Tabii, bu işe bağlı olarak, yine, ayrıca, redevanslı sahaların konusu var. O konuda hem Plan Bütçe Komisyonunda hem de Genel Kurulda konuyla ilgili konuşmalar yapmıştım. Bir iyileştirme yaptık yani Meclis olarak Bakanlar Kuruluna bir yetki vermiştik, o realize oldu.
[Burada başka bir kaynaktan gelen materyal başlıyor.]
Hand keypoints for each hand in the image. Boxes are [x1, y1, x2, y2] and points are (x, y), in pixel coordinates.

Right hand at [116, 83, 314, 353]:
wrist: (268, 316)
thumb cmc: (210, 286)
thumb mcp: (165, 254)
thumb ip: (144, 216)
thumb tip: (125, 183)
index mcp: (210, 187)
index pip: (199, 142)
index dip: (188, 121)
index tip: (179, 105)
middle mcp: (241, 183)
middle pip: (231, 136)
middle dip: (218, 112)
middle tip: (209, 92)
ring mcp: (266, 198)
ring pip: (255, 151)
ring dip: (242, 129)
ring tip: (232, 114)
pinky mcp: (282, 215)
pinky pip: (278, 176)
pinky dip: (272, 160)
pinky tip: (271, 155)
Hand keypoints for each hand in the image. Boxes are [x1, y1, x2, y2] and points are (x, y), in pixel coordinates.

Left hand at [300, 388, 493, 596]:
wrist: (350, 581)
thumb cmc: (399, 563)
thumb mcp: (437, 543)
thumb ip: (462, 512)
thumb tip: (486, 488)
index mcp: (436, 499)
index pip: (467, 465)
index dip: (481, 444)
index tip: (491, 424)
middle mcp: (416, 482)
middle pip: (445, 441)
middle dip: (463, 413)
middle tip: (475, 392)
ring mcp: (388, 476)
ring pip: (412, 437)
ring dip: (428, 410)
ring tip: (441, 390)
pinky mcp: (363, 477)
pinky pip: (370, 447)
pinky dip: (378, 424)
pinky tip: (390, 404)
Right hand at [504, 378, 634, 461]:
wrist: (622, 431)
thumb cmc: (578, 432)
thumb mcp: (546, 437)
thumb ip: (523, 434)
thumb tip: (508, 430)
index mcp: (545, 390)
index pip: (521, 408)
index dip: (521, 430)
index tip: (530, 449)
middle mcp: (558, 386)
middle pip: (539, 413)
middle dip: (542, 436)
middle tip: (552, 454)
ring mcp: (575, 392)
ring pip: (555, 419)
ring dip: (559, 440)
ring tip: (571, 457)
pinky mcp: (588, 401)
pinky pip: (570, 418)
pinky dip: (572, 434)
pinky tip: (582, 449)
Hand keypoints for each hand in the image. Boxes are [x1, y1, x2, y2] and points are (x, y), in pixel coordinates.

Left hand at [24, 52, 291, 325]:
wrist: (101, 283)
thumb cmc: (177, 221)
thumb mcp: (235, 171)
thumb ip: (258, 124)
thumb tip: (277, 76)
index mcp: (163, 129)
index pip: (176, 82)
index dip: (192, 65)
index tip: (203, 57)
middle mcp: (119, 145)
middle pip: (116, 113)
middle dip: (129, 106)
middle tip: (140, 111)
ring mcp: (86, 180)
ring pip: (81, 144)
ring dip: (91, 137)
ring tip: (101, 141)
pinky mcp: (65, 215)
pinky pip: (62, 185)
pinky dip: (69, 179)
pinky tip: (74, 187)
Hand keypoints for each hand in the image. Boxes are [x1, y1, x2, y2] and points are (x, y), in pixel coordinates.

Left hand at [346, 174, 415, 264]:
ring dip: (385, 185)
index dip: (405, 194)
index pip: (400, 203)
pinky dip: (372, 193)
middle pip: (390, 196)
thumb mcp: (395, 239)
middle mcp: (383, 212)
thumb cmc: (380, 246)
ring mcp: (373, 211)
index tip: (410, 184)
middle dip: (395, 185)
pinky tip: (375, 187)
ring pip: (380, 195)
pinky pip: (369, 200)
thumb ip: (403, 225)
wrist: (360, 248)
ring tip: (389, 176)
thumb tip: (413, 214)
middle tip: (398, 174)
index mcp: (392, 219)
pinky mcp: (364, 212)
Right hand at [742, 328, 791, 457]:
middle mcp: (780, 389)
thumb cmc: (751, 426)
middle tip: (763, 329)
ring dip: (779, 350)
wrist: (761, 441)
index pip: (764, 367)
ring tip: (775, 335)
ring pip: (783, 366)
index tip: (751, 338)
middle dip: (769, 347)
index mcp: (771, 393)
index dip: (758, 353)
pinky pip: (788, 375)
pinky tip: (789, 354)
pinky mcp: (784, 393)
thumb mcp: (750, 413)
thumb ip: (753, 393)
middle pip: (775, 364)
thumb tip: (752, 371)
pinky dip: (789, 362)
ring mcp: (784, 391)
Özellikle Soma yasasından sonra, Soma yasası olarak bilinen o yasalardan sonra çalışma günlerinin düşürülmesi, çalışma saatlerinin azaltılması, 2 asgari ücret, güvenlik tedbirlerinin olağanüstü artırılması noktalarından dolayı özellikle yer altı madenlerinden meydana gelen maliyet artışlarını karşılamak üzere bir iyileştirme yapıldı. O konu da önemli çünkü TTK'da bugün 8-10 bin civarında insan çalışıyor, redevanslı sahalarda da bu Soma yasası çıkmadan önce yaklaşık 4 bin civarında insan çalışıyordu. Bu zorunlu uygulamalar gündeme geldikten sonra bunların sayısı hızla bin seviyelerine kadar düştü. Şimdi, tabii, inşallah bundan sonra, arkadaşlarımızın da ifade ettiği gibi -onların kendi aralarında bir birliği var- süratle işçi alımına tekrar giderek bu üretimlerini tekrar artıracaklar.
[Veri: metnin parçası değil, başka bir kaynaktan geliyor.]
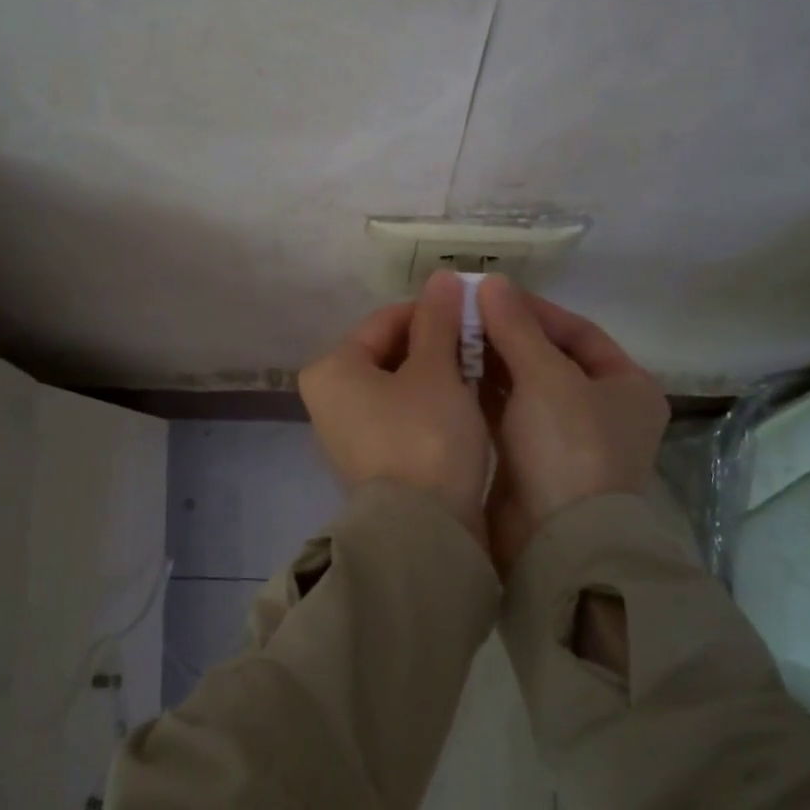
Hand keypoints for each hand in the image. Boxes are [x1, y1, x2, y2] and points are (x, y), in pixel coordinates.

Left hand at [299, 271, 491, 540]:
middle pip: (390, 353)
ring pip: (399, 385)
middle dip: (437, 345)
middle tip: (481, 345)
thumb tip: (441, 277)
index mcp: (332, 369)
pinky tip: (464, 407)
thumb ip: (438, 321)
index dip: (433, 312)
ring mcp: (347, 433)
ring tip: (479, 373)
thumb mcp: (437, 371)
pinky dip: (430, 406)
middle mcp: (328, 398)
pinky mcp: (371, 460)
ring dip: (438, 375)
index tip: (474, 314)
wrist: (422, 532)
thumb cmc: (425, 438)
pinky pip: (401, 416)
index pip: (386, 321)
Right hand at [476, 278, 668, 572]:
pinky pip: (505, 413)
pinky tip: (451, 373)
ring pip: (523, 386)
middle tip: (461, 314)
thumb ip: (517, 327)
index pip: (578, 332)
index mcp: (626, 386)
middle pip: (547, 358)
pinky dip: (482, 393)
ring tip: (450, 338)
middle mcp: (600, 410)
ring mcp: (563, 438)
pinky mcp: (530, 459)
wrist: (556, 539)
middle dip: (506, 335)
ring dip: (490, 362)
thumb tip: (491, 281)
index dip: (534, 310)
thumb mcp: (547, 377)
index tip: (489, 294)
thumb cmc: (568, 447)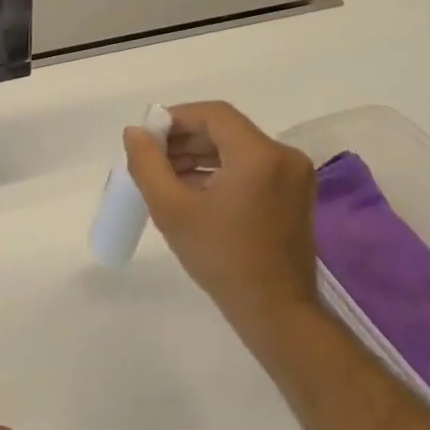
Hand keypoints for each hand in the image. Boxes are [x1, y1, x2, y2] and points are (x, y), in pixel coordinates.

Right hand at [123, 101, 319, 331]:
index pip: (213, 114)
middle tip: (153, 159)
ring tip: (167, 176)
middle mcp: (283, 156)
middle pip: (225, 130)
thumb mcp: (172, 210)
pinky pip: (251, 167)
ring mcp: (294, 176)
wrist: (277, 315)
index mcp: (259, 154)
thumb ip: (147, 164)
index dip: (176, 118)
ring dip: (201, 155)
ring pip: (237, 148)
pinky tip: (193, 191)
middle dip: (185, 139)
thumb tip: (135, 132)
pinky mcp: (295, 194)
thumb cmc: (222, 260)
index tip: (149, 138)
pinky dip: (221, 171)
Burada bizim stratejik olarak vermemiz gereken karar: Tabii ki kömür stratejik bir ürün ve biz bunu dışarıdan ithal ediyoruz büyük bir oranda. Enerji Bakanlığımızın bu konuda bir farklı çalışmasının daha olduğu da biliyoruz, yerli kömürleri kullanan santrallere belki bir teşvik düşünülüyor. Tam net olarak açıklanmadı ama öyle bir çalışmanın varlığını da biliyoruz. Bu da bir motivasyon etkisi yapacaktır diye düşünüyoruz ama bir yandan da 47 dolar/ton Türkiye limanları teslimi kömür bulabiliyorlarsa termik santral sahipleri, yerli kömürlerin maliyetleri de ortada, ne kadar bunlara meyil eder, ne kadar cazip olur; onu da düşünmek lazım diyorum.

Hepinizi sevgi ve saygıyla selamlıyorum.